The need for Okanagan communities to prepare for the eventuality of extreme weather conditions is one of the takeaway lessons from the 2017 valley flooding response review, says the executive director of the Okanagan Basin Water Board.
The independent review was focused on the flooding response management of forests, lands, natural resource operations and rural development ministry staff.
But among the report’s 65 recommendations regarding staffing levels, experience and training, and streamflow forecasting models in the face of climate change, Ann Warwick Sears said the need for emergency preparedness invoked by individual communities was also cited.
Related: Ministry review: No way to prevent flooding
“You can do all the forecasting you want and collect all the data you want, and that is an important piece to do, but when sudden weather changes like we saw last spring occur, communities need to have emergency plans in place for how to deal with flooding, where the risk areas are and what protective measures can be put in place to minimize the damage,” said Warwick Sears.
“Historically, we always seemed to find a way to engineer our way out of high flood events, but one of the things of the 21st century there is a lot less hubris now about engineering our way out of problems. What was a brilliant engineering step to take in the 1950s doesn’t really work as the magic bullet solution today.”
Warwick Sears suggested we can apply some of the preventative damage thinking behind minimizing forest fires towards emergency flood response tactics.
“They are different kinds of natural disasters but we can take some of the fire suppression principles and apply them to flood management as well,” she said.
She cited the LiDAR infra red imaging project the water board is currently working to develop with valley communities, to map out the valley floodplains and generate strategies to address minimizing potential flood damage, as one such preventative action step.
Warwick Sears said she was also happy to see the review reinforce that ministry staff did the best job they could have under the circumstances to manage the level of Okanagan Lake .
“They followed all the protocols and procedures they are asked to follow, and when those protocols were incorrect, they changed them.”
The review revisited the string of unusual weather conditions that led to the flooding— unusually high level of precipitation in the fall of 2016 that saturated the soil; a colder, dry winter that froze the saturated soil; then record-breaking precipitation levels in March and April that expedited the snowmelt runoff.
“The prediction forecast was for a drought summer, and that’s actually what happened.

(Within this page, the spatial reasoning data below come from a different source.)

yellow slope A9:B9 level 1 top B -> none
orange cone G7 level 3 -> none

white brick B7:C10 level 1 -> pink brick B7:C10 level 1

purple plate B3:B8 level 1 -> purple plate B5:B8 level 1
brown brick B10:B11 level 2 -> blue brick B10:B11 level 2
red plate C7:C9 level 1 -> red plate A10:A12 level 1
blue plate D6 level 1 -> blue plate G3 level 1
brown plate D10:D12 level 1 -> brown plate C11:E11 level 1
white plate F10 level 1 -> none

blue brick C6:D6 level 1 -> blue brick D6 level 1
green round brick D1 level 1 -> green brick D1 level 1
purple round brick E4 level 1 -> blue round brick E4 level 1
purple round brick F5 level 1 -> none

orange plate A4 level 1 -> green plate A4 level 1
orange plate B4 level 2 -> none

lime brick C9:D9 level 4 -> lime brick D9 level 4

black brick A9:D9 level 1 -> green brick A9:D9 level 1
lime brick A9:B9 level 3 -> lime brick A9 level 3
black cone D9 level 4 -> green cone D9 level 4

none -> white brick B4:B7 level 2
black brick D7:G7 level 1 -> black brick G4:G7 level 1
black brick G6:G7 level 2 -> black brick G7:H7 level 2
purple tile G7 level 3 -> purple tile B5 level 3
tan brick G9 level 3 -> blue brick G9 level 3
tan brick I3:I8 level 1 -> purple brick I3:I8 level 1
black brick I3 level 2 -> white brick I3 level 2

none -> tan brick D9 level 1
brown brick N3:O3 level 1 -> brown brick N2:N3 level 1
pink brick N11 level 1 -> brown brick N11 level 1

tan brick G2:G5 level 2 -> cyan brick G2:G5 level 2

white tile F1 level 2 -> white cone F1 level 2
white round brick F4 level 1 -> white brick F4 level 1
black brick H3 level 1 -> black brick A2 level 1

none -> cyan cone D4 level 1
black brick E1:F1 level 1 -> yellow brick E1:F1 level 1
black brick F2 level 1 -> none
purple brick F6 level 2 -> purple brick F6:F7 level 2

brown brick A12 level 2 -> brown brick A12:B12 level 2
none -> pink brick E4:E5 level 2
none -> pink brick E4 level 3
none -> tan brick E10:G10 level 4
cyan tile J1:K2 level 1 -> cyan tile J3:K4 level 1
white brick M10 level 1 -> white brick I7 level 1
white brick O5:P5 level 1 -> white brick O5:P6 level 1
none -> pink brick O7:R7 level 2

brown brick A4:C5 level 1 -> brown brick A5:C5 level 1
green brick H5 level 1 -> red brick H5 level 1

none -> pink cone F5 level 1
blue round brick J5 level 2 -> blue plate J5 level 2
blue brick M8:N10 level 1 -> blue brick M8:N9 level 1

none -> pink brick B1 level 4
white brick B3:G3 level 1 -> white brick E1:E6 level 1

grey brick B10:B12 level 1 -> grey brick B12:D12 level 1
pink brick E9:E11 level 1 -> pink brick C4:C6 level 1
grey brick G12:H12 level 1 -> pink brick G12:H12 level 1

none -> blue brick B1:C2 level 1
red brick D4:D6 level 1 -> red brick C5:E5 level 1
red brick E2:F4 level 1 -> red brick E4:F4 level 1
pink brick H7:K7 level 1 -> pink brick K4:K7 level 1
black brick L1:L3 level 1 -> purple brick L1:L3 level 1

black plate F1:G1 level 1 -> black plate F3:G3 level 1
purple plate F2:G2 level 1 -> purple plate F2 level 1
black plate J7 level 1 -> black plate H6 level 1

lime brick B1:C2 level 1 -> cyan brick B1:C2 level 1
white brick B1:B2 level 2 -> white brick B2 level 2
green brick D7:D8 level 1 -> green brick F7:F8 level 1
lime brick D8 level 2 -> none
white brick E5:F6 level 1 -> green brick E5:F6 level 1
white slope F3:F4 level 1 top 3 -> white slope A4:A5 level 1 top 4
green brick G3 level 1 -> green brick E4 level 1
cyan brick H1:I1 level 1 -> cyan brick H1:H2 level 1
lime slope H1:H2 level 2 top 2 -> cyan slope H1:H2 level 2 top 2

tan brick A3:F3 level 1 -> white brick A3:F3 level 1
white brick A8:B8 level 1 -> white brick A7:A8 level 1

It was just the other unforeseen weather conditions that happened leading up to that. We were fortunate in that June is generally the wettest month in the Okanagan, and if that had been true to form last year, the flooding would have been much worse. But as it turned out, we had almost no rain that month.”
West Kelowna Mayor Doug Findlater said while managing the lake level is a provincial responsibility, his community has taken steps to address potential flood concerns with several waterways such as McDougall Creek, Smith Creek and Powers Creek which flow across the municipality.
“That is the danger for us, the creeks being able to handle the spring runoff, so we’ve been doing dredging projects to remove sediment where the creeks flatten out and around bridges,” he said.